-- Exercise directions --
When you return the data, keep every word exact and include none of the images.

○ ○ ○ ○

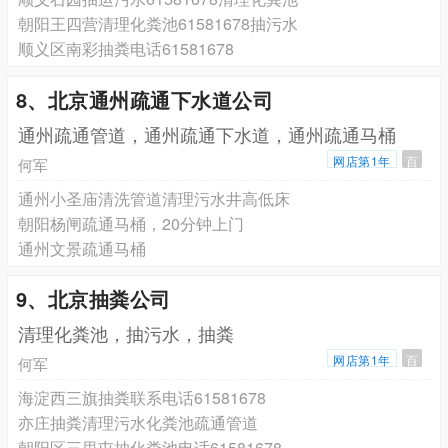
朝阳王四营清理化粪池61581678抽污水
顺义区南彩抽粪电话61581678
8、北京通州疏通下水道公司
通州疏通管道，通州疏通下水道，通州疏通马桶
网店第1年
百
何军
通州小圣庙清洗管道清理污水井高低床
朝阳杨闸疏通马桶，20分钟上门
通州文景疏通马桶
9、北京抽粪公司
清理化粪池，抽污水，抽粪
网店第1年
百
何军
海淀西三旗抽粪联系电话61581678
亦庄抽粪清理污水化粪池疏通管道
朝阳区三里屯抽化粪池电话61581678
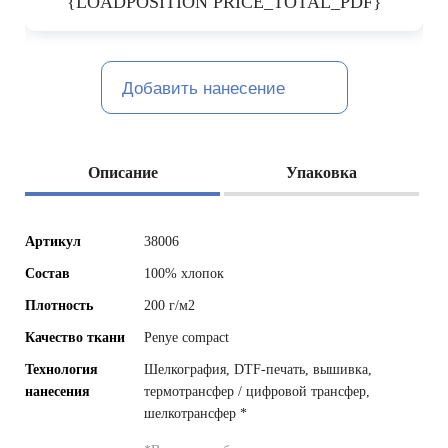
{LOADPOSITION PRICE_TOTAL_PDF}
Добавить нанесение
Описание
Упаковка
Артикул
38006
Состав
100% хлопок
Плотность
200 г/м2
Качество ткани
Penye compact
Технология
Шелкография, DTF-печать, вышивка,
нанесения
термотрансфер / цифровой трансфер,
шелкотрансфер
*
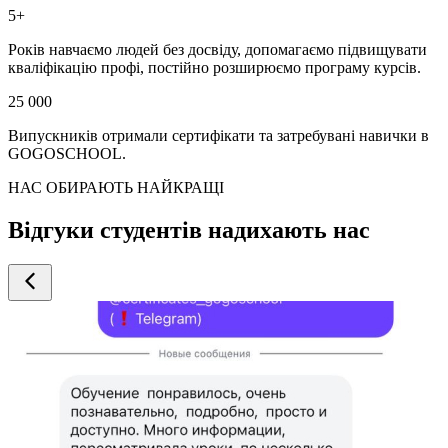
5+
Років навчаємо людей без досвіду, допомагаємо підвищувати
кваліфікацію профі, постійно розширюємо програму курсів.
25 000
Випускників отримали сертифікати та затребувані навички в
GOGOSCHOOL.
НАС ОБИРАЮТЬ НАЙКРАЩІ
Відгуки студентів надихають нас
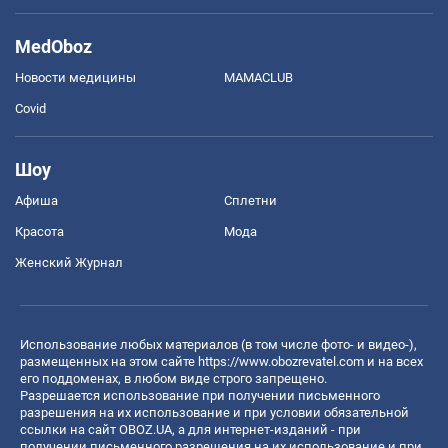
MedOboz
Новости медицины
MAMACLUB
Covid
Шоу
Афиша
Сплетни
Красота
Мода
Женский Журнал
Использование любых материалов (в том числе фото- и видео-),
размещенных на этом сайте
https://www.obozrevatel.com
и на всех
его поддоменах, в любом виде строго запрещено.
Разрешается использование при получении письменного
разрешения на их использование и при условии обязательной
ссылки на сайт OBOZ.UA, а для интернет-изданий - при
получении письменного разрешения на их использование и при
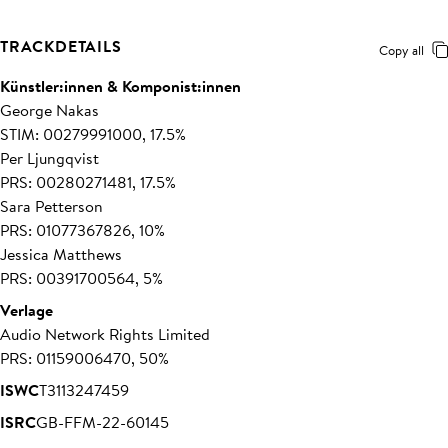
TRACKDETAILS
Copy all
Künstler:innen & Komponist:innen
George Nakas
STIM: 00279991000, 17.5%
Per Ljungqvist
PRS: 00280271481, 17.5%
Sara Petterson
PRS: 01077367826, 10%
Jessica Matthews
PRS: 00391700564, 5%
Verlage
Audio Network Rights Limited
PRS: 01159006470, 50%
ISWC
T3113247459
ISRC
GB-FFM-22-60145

○ ○ ○ ○

-- Exercise output --
朝阳王四营清理化粪池61581678抽污水
顺义区南彩抽粪电话61581678
8、北京通州疏通下水道公司
通州疏通管道，通州疏通下水道，通州疏通马桶
网店第1年
百
何军
通州小圣庙清洗管道清理污水井高低床
朝阳杨闸疏通马桶，20分钟上门
通州文景疏通马桶
9、北京抽粪公司
清理化粪池，抽污水，抽粪
网店第1年
百
何军
海淀西三旗抽粪联系电话61581678
亦庄抽粪清理污水化粪池疏通管道
朝阳区三里屯抽化粪池电话61581678
{LOADPOSITION PRICE_TOTAL_PDF}
Добавить нанесение
Описание
Упаковка
Артикул
38006
Состав
100% хлопок
Плотность
200 г/м2
Качество ткани
Penye compact
Технология
Шелкография, DTF-печать, вышивка,
нанесения
термотрансфер / цифровой трансфер,
шелкотрансфер
*
5+
Років навчаємо людей без досвіду, допомагаємо підвищувати
кваліфікацію профі, постійно розширюємо програму курсів.
25 000
Випускників отримали сертифікати та затребувані навички в
GOGOSCHOOL.
НАС ОБИРАЮТЬ НАЙКРАЩІ
Відгуки студентів надихають нас
MedOboz
Новости медицины
MAMACLUB
Covid
Шоу
Афиша
Сплетни
Красота
Мода
Женский Журнал
Использование любых материалов (в том числе фото- и видео-),
размещенных на этом сайте
https://www.obozrevatel.com
и на всех
его поддоменах, в любом виде строго запрещено.
Разрешается использование при получении письменного
разрешения на их использование и при условии обязательной
ссылки на сайт OBOZ.UA, а для интернет-изданий - при
получении письменного разрешения на их использование и при
TRACKDETAILS
Copy all
Künstler:innen & Komponist:innen
George Nakas
STIM: 00279991000, 17.5%
Per Ljungqvist
PRS: 00280271481, 17.5%
Sara Petterson
PRS: 01077367826, 10%
Jessica Matthews
PRS: 00391700564, 5%
Verlage
Audio Network Rights Limited
PRS: 01159006470, 50%
ISWC
T3113247459
ISRC
GB-FFM-22-60145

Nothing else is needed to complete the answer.